Graduate and professional students debated Resolution 14, which called for a ban on most student and faculty relationships and enforcement of this policy, in the first Graduate and Professional Student Assembly meeting since the union election.
Anna Waymack, grad, submitted the resolution in response to both a lack of adherence to a previous policy on student and staff sexual relations and a Faculty Senate decision in 2015 to vote against enforcement of that policy.
Waymack argued that resources for a student in a relationship with a faculty member do not exist and advocated for “a viable reporting option, where a point person checks in to ensure the relationship is consensual and that the student has resources, and if the relationship isn’t disclosed, then there is enforcement for that,” she said.
According to the resolution, relationships “between students and individuals who might reasonably be expected to write them a letter of recommendation” and “who can directly control grades, academic progress or professional development” would be banned, with room for review in regards to gray areas.
In response to questions about the resolution’s necessity, Waymack said there is a concern of coercion and explained that the original policy in place is vague and does not offer a policy of “checking in with the student to ensure that there is no pressure.”
The resolution offered statistics as evidence of such coercion, such as a 2016 study which found that “57.1% of female law students have been sexually harassed by faculty or staff.”
Further statistics and cases at peer institutions indicated that “contemporary studies showed no improvement” in matters of sexual harassment between faculty and graduate or professional students since Cornell’s Faculty Senate originally adopted a policy in 1996.
This resolution differs from a similar one made last year. However, the resolution presented last year never made it to the floor of the Faculty Senate, according to Waymack.
Waymack said she wants to allow the Student Advocacy Committee to be able to present this new resolution to the Faculty Senate, ensuring graduate and professional students get a voice in an issue that pertains to them and the Faculty Senate does not avoid addressing the resolution indefinitely.
“There’s a bit more accountability built into this and we get to speak for ourselves,” Waymack explained.
“I am uncomfortable with the way that the Faculty Senate felt comfortable speaking our behalf,” Waymack continued. “I want to make sure GPSA is listening to our constituents and listening to the Student Assembly.”
Waymack also said that a policy regarding student and faculty relationships “should not be something where we’re behind.”
“It’s a little appalling that a lot of corporate workplaces have more stringent rules about romantic and sexual relationships as they pertain to office hierarchies than academia,” she said.
In dissent to the resolution, Richard Walroth, Counsel, gave examples of faculty who are married to former students.
“This is an indication that in some cases these relationships do work out well for students,” he said. “A blanket ban seems to ignore that fact.”
Walroth was also in agreement that “the issue here is coercion” and was concerned that “a blanket ban would just drive these issues underground.”
Manisha Munasinghe, grad, argued that changes to the policy deserved a referendum, involving a larger body of people in making the decision.

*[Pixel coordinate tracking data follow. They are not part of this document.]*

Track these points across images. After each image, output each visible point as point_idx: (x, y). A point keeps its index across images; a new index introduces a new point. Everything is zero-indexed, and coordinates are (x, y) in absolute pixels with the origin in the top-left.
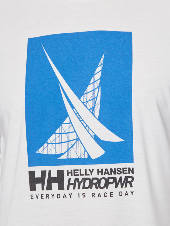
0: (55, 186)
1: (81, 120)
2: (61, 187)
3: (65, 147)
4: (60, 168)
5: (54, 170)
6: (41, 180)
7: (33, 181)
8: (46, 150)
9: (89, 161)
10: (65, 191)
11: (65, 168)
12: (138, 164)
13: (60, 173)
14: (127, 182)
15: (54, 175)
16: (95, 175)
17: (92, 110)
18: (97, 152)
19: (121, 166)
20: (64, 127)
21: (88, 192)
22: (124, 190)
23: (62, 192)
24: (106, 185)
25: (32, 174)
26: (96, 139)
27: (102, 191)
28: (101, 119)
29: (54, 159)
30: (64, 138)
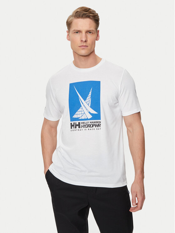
0: (77, 127)
1: (85, 107)
2: (79, 127)
3: (80, 115)
4: (79, 122)
5: (77, 122)
6: (73, 126)
7: (72, 126)
8: (75, 116)
9: (87, 119)
10: (81, 129)
11: (81, 122)
12: (102, 120)
13: (79, 123)
14: (99, 125)
15: (77, 124)
16: (89, 123)
17: (88, 104)
18: (90, 116)
19: (97, 121)
20: (80, 110)
21: (87, 129)
22: (98, 128)
23: (80, 129)
24: (93, 126)
25: (71, 124)
26: (90, 113)
27: (91, 128)
28: (91, 107)
29: (77, 119)
30: (80, 113)
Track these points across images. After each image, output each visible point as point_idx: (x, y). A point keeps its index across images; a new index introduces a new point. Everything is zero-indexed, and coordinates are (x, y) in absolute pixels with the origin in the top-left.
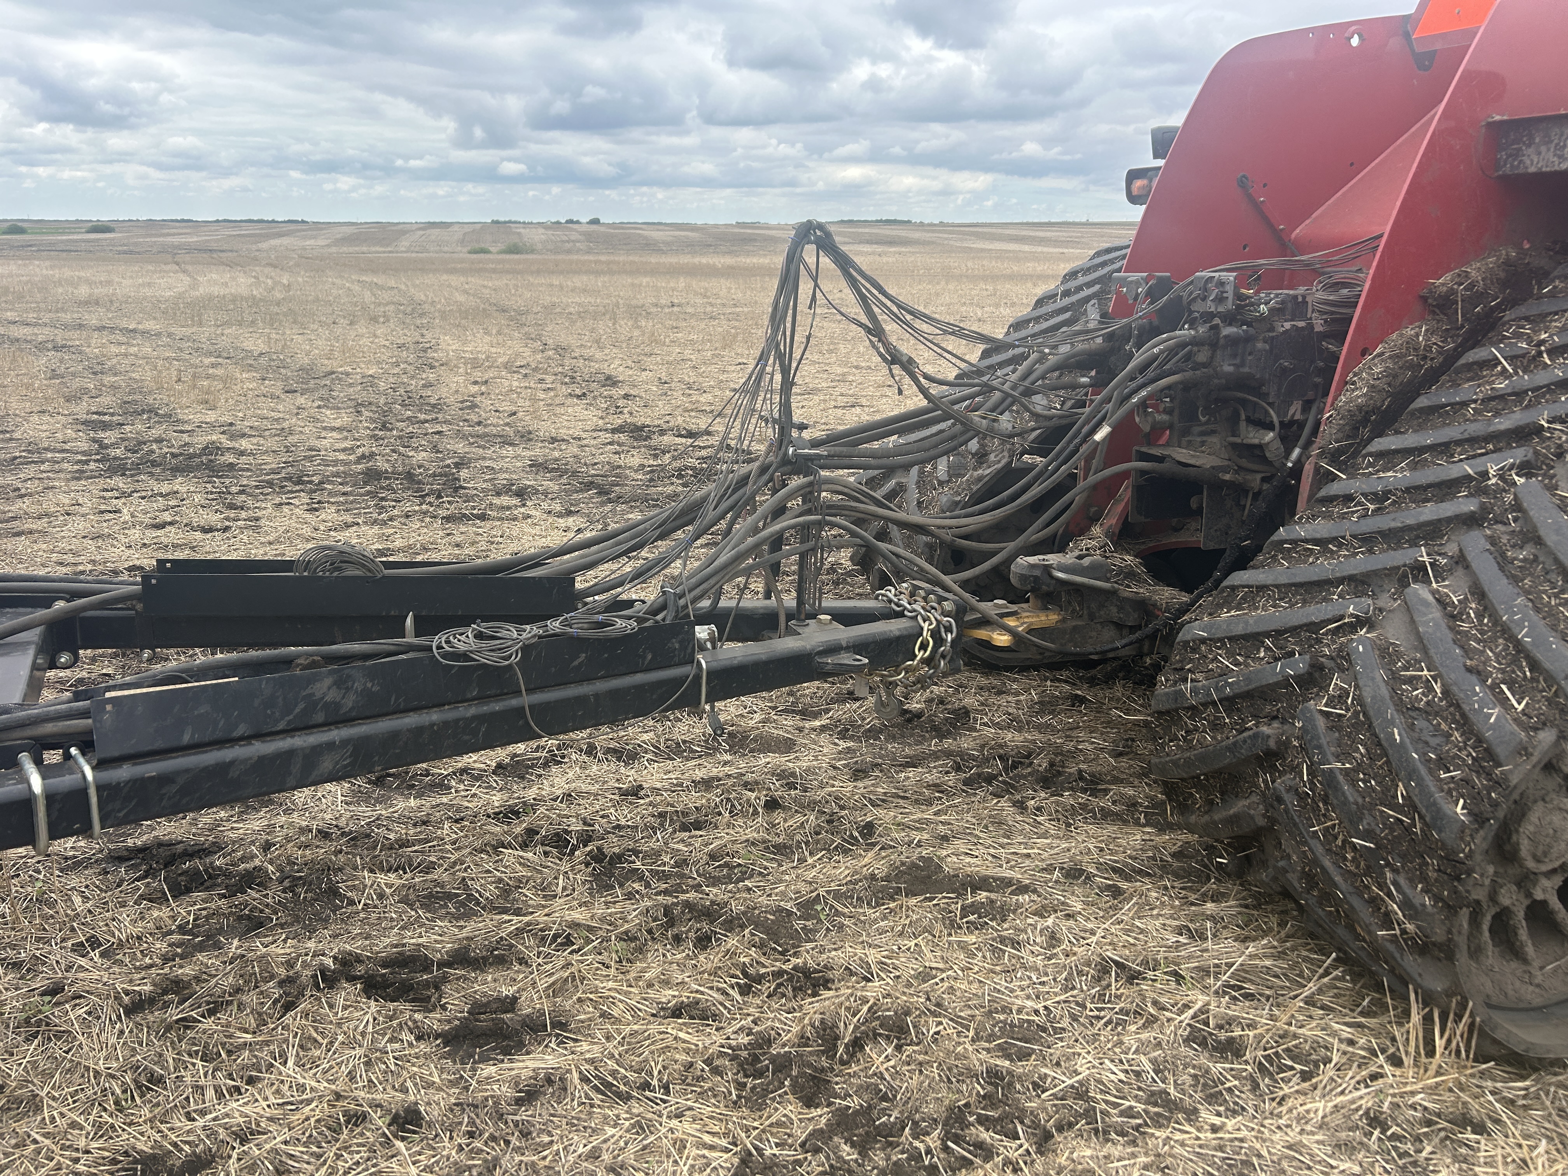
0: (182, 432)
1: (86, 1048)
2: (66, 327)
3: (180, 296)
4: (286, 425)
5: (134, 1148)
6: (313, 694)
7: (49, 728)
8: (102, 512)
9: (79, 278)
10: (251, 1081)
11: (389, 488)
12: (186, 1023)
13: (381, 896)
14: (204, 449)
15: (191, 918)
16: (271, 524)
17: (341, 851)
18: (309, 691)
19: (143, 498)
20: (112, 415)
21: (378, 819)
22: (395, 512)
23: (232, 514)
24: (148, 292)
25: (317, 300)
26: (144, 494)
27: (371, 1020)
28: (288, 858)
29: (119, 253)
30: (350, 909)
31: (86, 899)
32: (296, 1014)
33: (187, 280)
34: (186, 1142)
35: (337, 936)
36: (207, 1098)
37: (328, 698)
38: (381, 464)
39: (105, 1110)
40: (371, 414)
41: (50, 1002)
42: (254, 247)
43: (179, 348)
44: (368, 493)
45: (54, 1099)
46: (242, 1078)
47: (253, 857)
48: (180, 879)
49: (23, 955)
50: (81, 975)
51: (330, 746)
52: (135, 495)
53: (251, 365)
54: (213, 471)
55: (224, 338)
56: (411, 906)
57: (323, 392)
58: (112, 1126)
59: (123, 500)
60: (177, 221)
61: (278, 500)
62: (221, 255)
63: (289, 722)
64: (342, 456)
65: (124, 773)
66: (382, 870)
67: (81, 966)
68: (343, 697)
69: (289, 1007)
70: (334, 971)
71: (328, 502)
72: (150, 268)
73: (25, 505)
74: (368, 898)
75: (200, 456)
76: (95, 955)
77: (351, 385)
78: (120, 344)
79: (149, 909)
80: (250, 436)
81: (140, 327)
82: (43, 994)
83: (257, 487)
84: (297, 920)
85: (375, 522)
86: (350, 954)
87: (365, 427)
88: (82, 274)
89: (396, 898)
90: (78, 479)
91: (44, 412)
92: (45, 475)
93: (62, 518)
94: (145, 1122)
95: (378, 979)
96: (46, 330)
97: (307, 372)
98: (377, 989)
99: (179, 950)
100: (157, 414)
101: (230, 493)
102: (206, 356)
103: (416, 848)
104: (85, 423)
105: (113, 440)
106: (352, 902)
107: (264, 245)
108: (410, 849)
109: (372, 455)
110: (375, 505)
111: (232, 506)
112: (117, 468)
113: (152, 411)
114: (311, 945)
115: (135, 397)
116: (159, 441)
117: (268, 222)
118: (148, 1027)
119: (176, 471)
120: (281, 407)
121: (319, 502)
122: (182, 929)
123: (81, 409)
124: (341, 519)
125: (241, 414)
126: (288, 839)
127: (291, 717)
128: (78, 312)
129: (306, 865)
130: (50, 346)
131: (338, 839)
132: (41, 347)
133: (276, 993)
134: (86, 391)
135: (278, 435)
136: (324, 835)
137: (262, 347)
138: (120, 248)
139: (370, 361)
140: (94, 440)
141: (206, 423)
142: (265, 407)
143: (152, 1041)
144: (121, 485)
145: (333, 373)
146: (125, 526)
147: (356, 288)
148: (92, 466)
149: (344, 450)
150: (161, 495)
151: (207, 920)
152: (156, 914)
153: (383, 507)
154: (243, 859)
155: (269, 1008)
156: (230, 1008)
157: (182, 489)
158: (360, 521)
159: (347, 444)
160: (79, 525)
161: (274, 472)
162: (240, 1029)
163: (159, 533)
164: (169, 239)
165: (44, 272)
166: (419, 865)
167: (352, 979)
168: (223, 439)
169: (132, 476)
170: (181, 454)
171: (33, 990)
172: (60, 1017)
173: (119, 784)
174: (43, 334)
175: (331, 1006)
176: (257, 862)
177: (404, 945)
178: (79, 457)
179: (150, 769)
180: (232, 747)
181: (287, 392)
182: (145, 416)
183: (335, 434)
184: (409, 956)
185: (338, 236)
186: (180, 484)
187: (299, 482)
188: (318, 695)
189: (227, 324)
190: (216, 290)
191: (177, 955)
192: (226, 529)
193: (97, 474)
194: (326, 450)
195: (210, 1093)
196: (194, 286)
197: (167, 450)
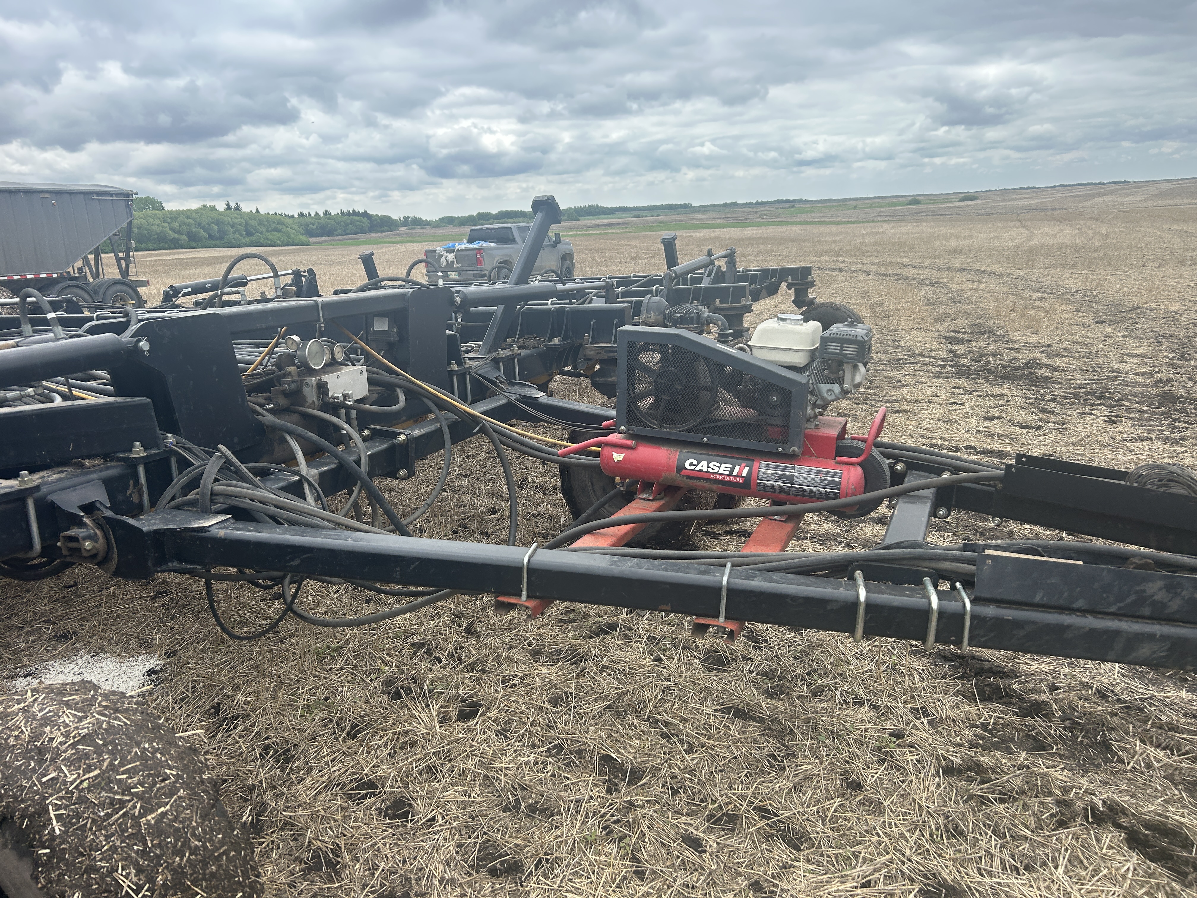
0: (1011, 349)
1: (914, 786)
2: (939, 269)
3: (1019, 246)
4: (1094, 349)
5: (940, 874)
6: (1144, 591)
7: (947, 565)
8: (952, 403)
9: (951, 234)
10: (1028, 868)
11: (1183, 411)
12: (983, 801)
13: (1149, 766)
14: (1027, 363)
15: (992, 721)
16: (1075, 429)
17: (1116, 715)
18: (1141, 587)
19: (980, 396)
20: (964, 333)
21: (1150, 698)
22: (1188, 433)
23: (1044, 416)
24: (997, 243)
25: (1130, 246)
26: (981, 393)
27: (1132, 868)
28: (1070, 703)
29: (979, 214)
30: (1119, 766)
31: (922, 679)
32: (1069, 833)
33: (1025, 232)
34: (977, 890)
35: (1106, 784)
36: (994, 864)
37: (1158, 597)
38: (1177, 390)
39: (923, 836)
40: (1171, 345)
41: (894, 742)
42: (1081, 205)
43: (1014, 285)
44: (1163, 413)
45: (891, 810)
46: (1021, 863)
47: (1040, 692)
48: (986, 688)
49: (880, 702)
50: (915, 732)
51: (1151, 637)
52: (975, 393)
53: (1069, 300)
54: (1032, 381)
55: (1049, 277)
56: (1176, 785)
57: (1129, 324)
58: (928, 850)
59: (967, 396)
60: (1024, 188)
61: (1082, 410)
62: (1053, 212)
63: (1120, 608)
64: (1140, 379)
65: (990, 611)
66: (1152, 743)
67: (915, 725)
68: (1170, 600)
69: (1062, 824)
70: (1102, 812)
71: (1125, 416)
72: (1000, 224)
73: (904, 391)
74: (1136, 763)
75: (1023, 368)
76: (925, 720)
77: (1154, 319)
78: (973, 281)
79: (963, 703)
80: (1063, 356)
81: (989, 269)
82: (891, 735)
83: (1065, 397)
84: (1072, 756)
85: (1167, 439)
86: (1118, 804)
87: (1164, 356)
88: (953, 231)
89: (1162, 773)
90: (938, 378)
91: (920, 328)
92: (917, 373)
93: (925, 404)
94: (950, 859)
95: (1141, 836)
96: (926, 271)
97: (1116, 307)
98: (1138, 844)
99: (981, 742)
100: (994, 335)
101: (1043, 400)
102: (1034, 292)
103: (1185, 736)
104: (945, 338)
105: (963, 352)
106: (1121, 761)
107: (1089, 203)
108: (1178, 735)
109: (1169, 381)
110: (1169, 425)
111: (1044, 411)
112: (964, 373)
113: (991, 332)
114: (1084, 781)
115: (981, 321)
116: (994, 355)
117: (1095, 184)
118: (957, 790)
119: (1005, 378)
120: (1091, 335)
121: (1117, 416)
122: (984, 726)
123: (944, 328)
124: (1135, 432)
125: (1057, 339)
126: (1071, 689)
127: (1122, 604)
128: (947, 258)
129: (1085, 714)
130: (927, 282)
131: (1113, 703)
132: (922, 283)
133: (1054, 809)
134: (948, 315)
135: (1086, 357)
136: (1102, 695)
137: (1079, 284)
138: (980, 211)
139: (1174, 299)
140: (951, 351)
141: (1030, 344)
142: (1078, 334)
143: (958, 801)
144: (966, 385)
145: (1139, 308)
146: (967, 416)
147: (1167, 236)
148: (948, 369)
149: (1143, 374)
150: (993, 395)
151: (1003, 728)
152: (967, 708)
153: (1176, 427)
154: (1033, 691)
155: (1046, 818)
156: (1016, 804)
157: (1009, 393)
158: (1153, 437)
159: (1145, 369)
160: (936, 411)
161: (1079, 386)
162: (1022, 823)
163: (990, 424)
164: (1016, 203)
165: (929, 230)
166: (1187, 753)
167: (1118, 826)
168: (1042, 357)
169: (973, 379)
170: (1009, 366)
171: (885, 729)
172: (899, 755)
173: (985, 617)
174: (924, 274)
175: (1098, 841)
176: (1043, 697)
177: (1167, 817)
178: (940, 362)
179: (1009, 614)
180: (1070, 614)
181: (1097, 322)
182: (986, 336)
183: (1135, 360)
184: (1171, 829)
185: (1156, 192)
186: (1007, 389)
187: (1101, 397)
188: (1149, 592)
189: (1054, 266)
190: (1048, 240)
191: (979, 744)
192: (1039, 428)
193: (950, 375)
194: (1127, 373)
195: (997, 862)
196: (1030, 238)
197: (999, 362)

“We can’t say that we know how a graduate or a professional student feels about this.” Munasinghe said. “We need to understand what the students want and come back with a strong policy change.”
Jesse Goldberg, grad, acknowledged how important it was that the resolution looked forward towards individuals’ professional careers.
“We should think about the ways in which our relationships follow us for years in ways that aren’t clear at the moment of a class,” he said. “While it sounds like a very strong blanket ban, I think it’s very limited.”
At the end of the discussion, Resolution 14 was recommitted to the Student Advocacy Committee and will be on the floor again at the next GPSA meeting.